**WORK INSTRUCTIONS:** From the items below, pull out each line containing the string "value". Case counts.

[GIVEN DATA]

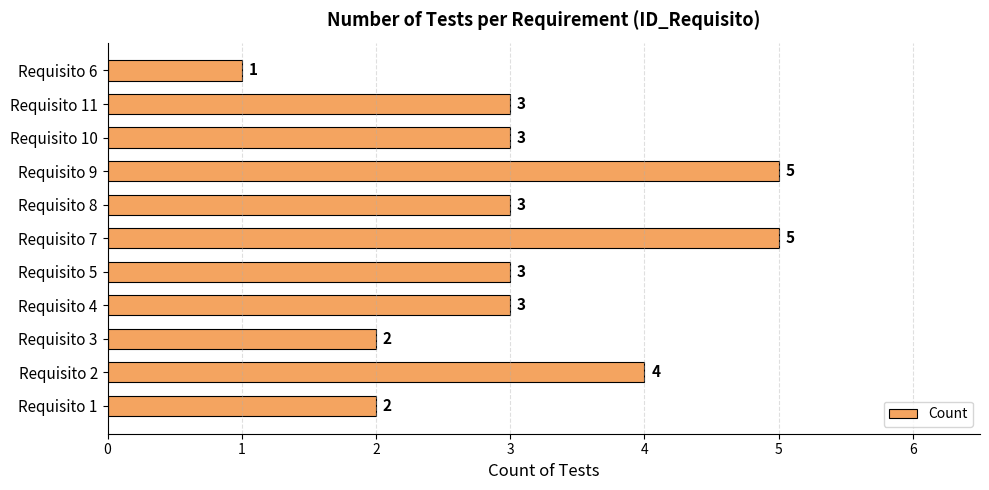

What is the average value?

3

[/GIVEN DATA]
[GIVEN DATA]

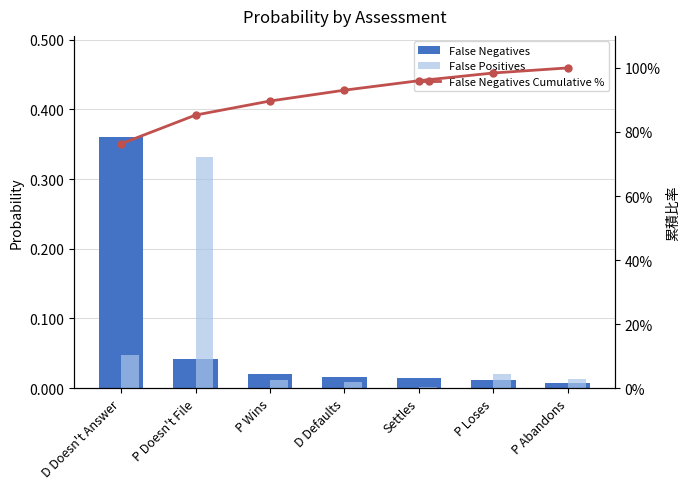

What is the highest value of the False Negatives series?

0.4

[/GIVEN DATA]
[GIVEN DATA]

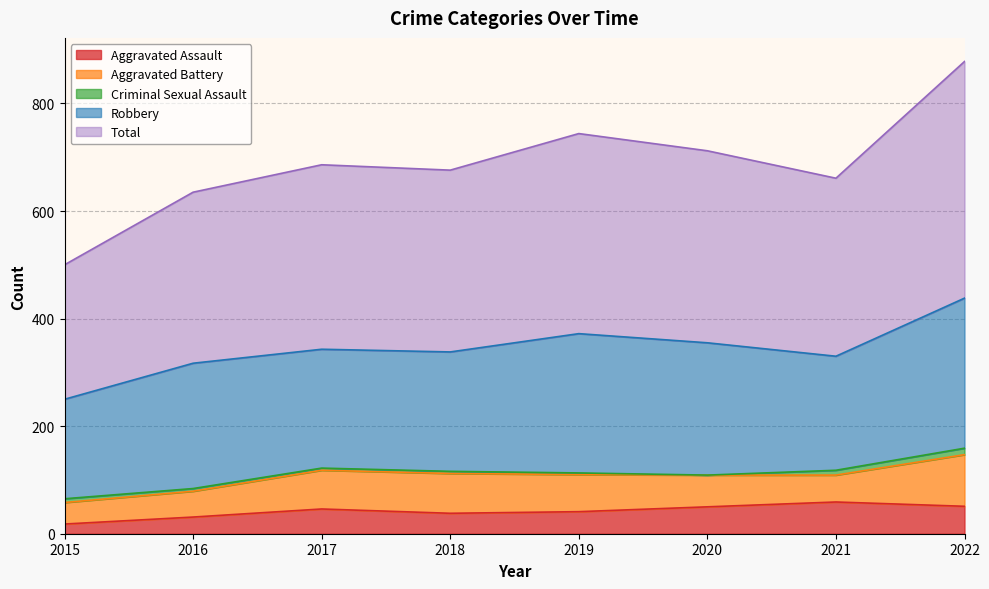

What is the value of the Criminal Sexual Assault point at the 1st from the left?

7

[/GIVEN DATA]

**ANSWER SPACE:**
What is the average value?
What is the highest value of the False Negatives series?
What is the value of the Criminal Sexual Assault point at the 1st from the left?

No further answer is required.